Argentinian filmmaker Luis Ortega’s latest feature tells the story of a man whose sense of self transforms following a horse racing accident.
“It’s not for us.” Anyone who has ever pitched a movie has heard those words. But when Luis Ortega was looking for financing for his latest feature, the surrealist, gender-bending Kill the Jockey, he heard it a lot.
It didn’t matter that Ortega’s work had been making waves in Argentine cinema since his first feature, 2003’s Caja Negra, or that his prior feature, El Angel, competed in Un Certain Regard in Cannes in 2019. Kill the Jockey, about a jockey whose identity — already fragmented by trauma, drugs and alcohol — repeatedly transforms following a racing accident and its accompanying head injury, was just too esoteric.
“This movie is not pitchable,” Ortega admits.
Another potential reason for all those passes? “Pineapple Head. That’s [what] the film was called,” Ortega says, alluding to a homeless man in Buenos Aires who — walking around the city in a fur coat, one sandal and one woman’s high-heeled shoe, a handbag on his arm and a giant pineapple-shaped bandage on his head — partly inspired the film.

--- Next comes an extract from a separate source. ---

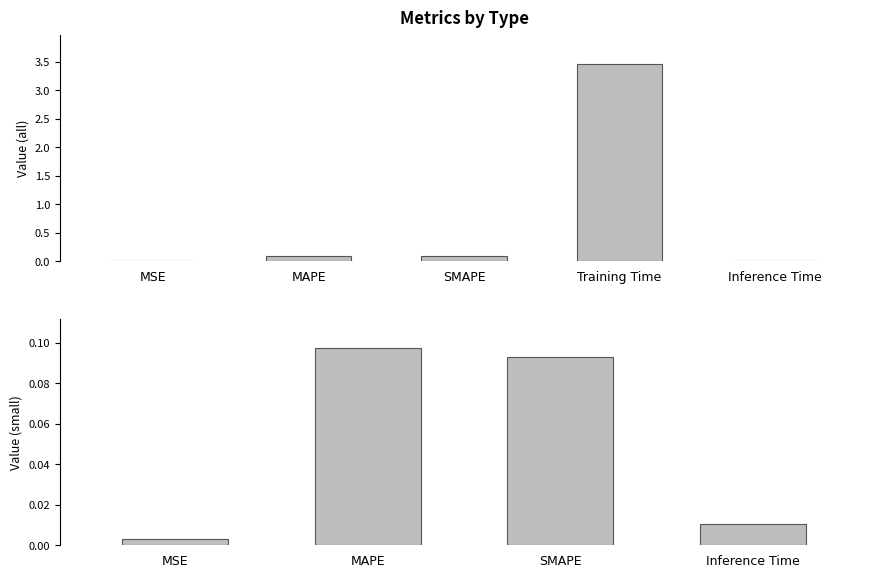

Reading left to right, extract all data points from this chart.

MSE=0.0	MAPE=0.1	SMAPE=0.1	Training Time=3.5	Inference Time=0.0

“It sounds better in Spanish: cabeza de piña,” Ortega says. “That’s one thing I did kind of give up on, because everybody was like, ‘Luis, you want to do this film. No one, no one, wants to do it. But if you call it Pineapple Head, you definitely won’t film this, like, ever.’ ”
Ortega compromised on the title, but he got the last laugh. Jockey won the Horizons Award at the San Sebastián International Film Festival after screening in competition at the Venice International Film Festival. Protagonist Pictures is handling sales at the AFM.
Ortega was unwilling, however, to compromise on his vision of protagonist Remo Manfredini (Nahuel Pérez Biscayart) and his dreamlike journey toward self-realization, which involves trying to evade his mobster boss, obsessively weighing himself in drugstores and transforming into a pert female prison inmate named Dolores. Not that Jockey offers up any easy answers about the nature of identity. If anything, the arc of Manfredini’s story is more like a magical wheel where with every revolution, one persona dies and another is born — and hopefully each new identity inches closer to the truth of who he really is.
“In a way, every character is a prison. No matter what character you build, you’re caught; you’re caught up in some kind of definition of what that character is,” Ortega says. “So I believe you have to kill every single one of your characters to be free.”
Ortega found inspiration in a lesser-known work by Jack London, the 1915 novel The Star Rover. In the book, a university professor named Darrell Standing is serving a life sentence in San Quentin State Prison and is made to wear “the jacket,” a painful compression device that real-life prisoners were made to wear as punishment. The excruciating pain pushes him into a trance state where he experiences some of his past lives.
“He’s in ecstasy because, he said, ‘They can’t kill my immortality, they can’t strangle my immortality, no matter how much they torture me,’ ” Ortega says. “And I thought that was so great. I thought that that’s what happens with [Manfredini]. It kind of converts into this character where he’s a man, he’s a jockey, he’s a drug addict, he’s a man, he’s a drifter, he’s a woman, he’s the mother of those kids in the street — all those possibilities are real and [possibly] true.
“I don’t know if they’re real,” he adds. “But they’re true.”